[Saved data entries]

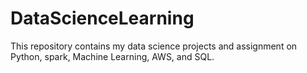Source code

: # DataScienceLearning
This repository contains my data science projects and assignment on Python, spark,  Machine Learning, AWS, and SQL.
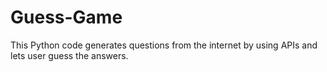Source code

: # Guess-Game
This Python code generates questions from the internet by using APIs and lets user guess the answers.
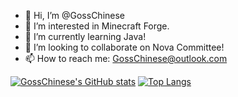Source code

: - 👋 Hi, I’m @GossChinese
- 👀 I’m interested in Minecraft Forge.
- 🌱 I’m currently learning Java!
- 💞️ I’m looking to collaborate on Nova Committee!
- 📫 How to reach me: GossChinese@outlook.com

[![GossChinese's GitHub stats](https://github-readme-stats.vercel.app/api?username=GossChinese&theme=tokyonight)](https://github.com/anuraghazra/github-readme-stats)
[![Top Langs](https://github-readme-stats.vercel.app/api/top-langs/?username=GossChinese&layout=compact&langs_count=10&theme=tokyonight)](https://github.com/anuraghazra/github-readme-stats)
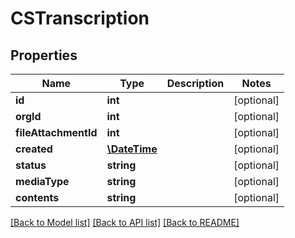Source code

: # CSTranscription

## Properties
Name | Type | Description | Notes
------------ | ------------- | ------------- | -------------
**id** | **int** |  | [optional] 
**orgId** | **int** |  | [optional] 
**fileAttachmentId** | **int** |  | [optional] 
**created** | [**\DateTime**](\DateTime.md) |  | [optional] 
**status** | **string** |  | [optional] 
**mediaType** | **string** |  | [optional] 
**contents** | **string** |  | [optional] 

[[Back to Model list]](../README.md#documentation-for-models) [[Back to API list]](../README.md#documentation-for-api-endpoints) [[Back to README]](../README.md)


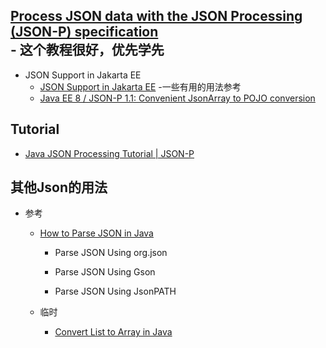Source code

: ## [Process JSON data with the JSON Processing (JSON-P) specification](https://rieckpil.de/whatis-json-processing-json-p/)<br> - 这个教程很好，优先学先

   * JSON Support in Jakarta EE
      + [JSON Support in Jakarta EE](https://www.eclipse.org/community/eclipse_newsletter/2018/november/jsonjakartaee.php) -一些有用的用法参考<br>
      + [Java EE 8 / JSON-P 1.1: Convenient JsonArray to POJO conversion](http://www.adam-bien.com/roller/abien/entry/java_ee_8_json_p)<br>

## Tutorial
   * [Java JSON Processing Tutorial | JSON-P](https://www.javaguides.net/2019/07/java-json-processing-tutorial.html)<br>
## 其他Json的用法
   * 参考
      + [How to Parse JSON in Java](https://devqa.io/java/how-to-parse-json-in-java)<br>
         - Parse JSON Using org.json
         
         - Parse JSON Using Gson
         
         - Parse JSON Using JsonPATH
         
      + 临时
         - [Convert List to Array in Java](https://devqa.io/java/convert-list-to-array-in-java)<br>
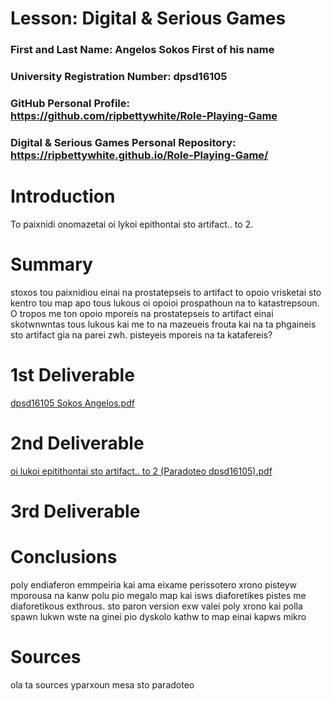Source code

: # Lesson: Digital & Serious Games

### First and Last Name: Angelos Sokos First of his name
### University Registration Number: dpsd16105
### GitHub Personal Profile: https://github.com/ripbettywhite/Role-Playing-Game
### Digital & Serious Games Personal Repository: https://ripbettywhite.github.io/Role-Playing-Game/

# Introduction
To paixnidi onomazetai oi lykoi epithontai sto artifact.. to 2.
# Summary
stoxos tou paixnidiou einai na prostatepseis to artifact to opoio vrisketai sto kentro tou map apo tous lukous oi opoioi prospathoun na to katastrepsoun.
O tropos me ton opoio mporeis na prostatepseis to artifact einai skotwnwntas tous lukous kai me to na mazeueis frouta kai na ta phgaineis sto artifact gia na parei zwh.
pisteyeis mporeis na ta katafereis?

# 1st Deliverable
[dpsd16105 Sokos Angelos.pdf](https://github.com/ripbettywhite/Role-Playing-Game/files/10240445/dpsd16105.Sokos.Angelos.pdf)
# 2nd Deliverable
[oi lukoi epitithontai sto artifact.. to 2 (Paradoteo dpsd16105).pdf](https://github.com/ripbettywhite/Role-Playing-Game/files/10240439/oi.lukoi.epitithontai.sto.artifact.to.2.Paradoteo.dpsd16105.pdf)
# 3rd Deliverable 

# Conclusions
poly endiaferon emmpeiria kai ama eixame perissotero xrono pisteyw mporousa na kanw polu pio megalo map kai isws diaforetikes pistes me diaforetikous exthrous.
sto paron version exw valei poly xrono kai polla spawn lukwn wste na ginei pio dyskolo kathw to map einai kapws mikro

# Sources
ola ta sources yparxoun mesa sto paradoteo
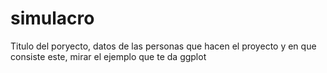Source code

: # simulacro

Titulo del poryecto, datos de las personas que hacen el proyecto y en que consiste este, mirar el ejemplo que te da ggplot
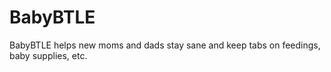 BabyBTLE
=================================================

BabyBTLE helps new moms and dads stay sane and keep tabs on feedings, baby supplies, etc.


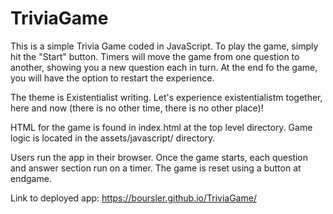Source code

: # TriviaGame
This is a simple Trivia Game coded in JavaScript. To play the game, simply hit the "Start" button. Timers will move the game from one question to another, showing you a new question each in turn. At the end fo the game, you will have the option to restart the experience. 

The theme is Existentialist writing. Let's experience existentialistm together, here and now (there is no other time, there is no other place)!

HTML for the game is found in index.html at the top level directory. Game logic is located in the assets/javascript/ directory. 

Users run the app in their browser. Once the game starts, each question and answer section run on a timer. The game is reset using a button at endgame.

Link to deployed app: https://boursler.github.io/TriviaGame/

◆ **YOUR ASSIGNMENT**: Quote the records word for word, starting with the line that contains "BabyBTLE helps new" and going on through the end of the records. Leave the pictures out of your answer.

◆ **RESULT**:
BabyBTLE helps new moms and dads stay sane and keep tabs on feedings, baby supplies, etc.


Source code

: # TriviaGame
This is a simple Trivia Game coded in JavaScript. To play the game, simply hit the "Start" button. Timers will move the game from one question to another, showing you a new question each in turn. At the end fo the game, you will have the option to restart the experience. 

The theme is Existentialist writing. Let's experience existentialistm together, here and now (there is no other time, there is no other place)!

HTML for the game is found in index.html at the top level directory. Game logic is located in the assets/javascript/ directory. 

Users run the app in their browser. Once the game starts, each question and answer section run on a timer. The game is reset using a button at endgame.

Link to deployed app: https://boursler.github.io/TriviaGame/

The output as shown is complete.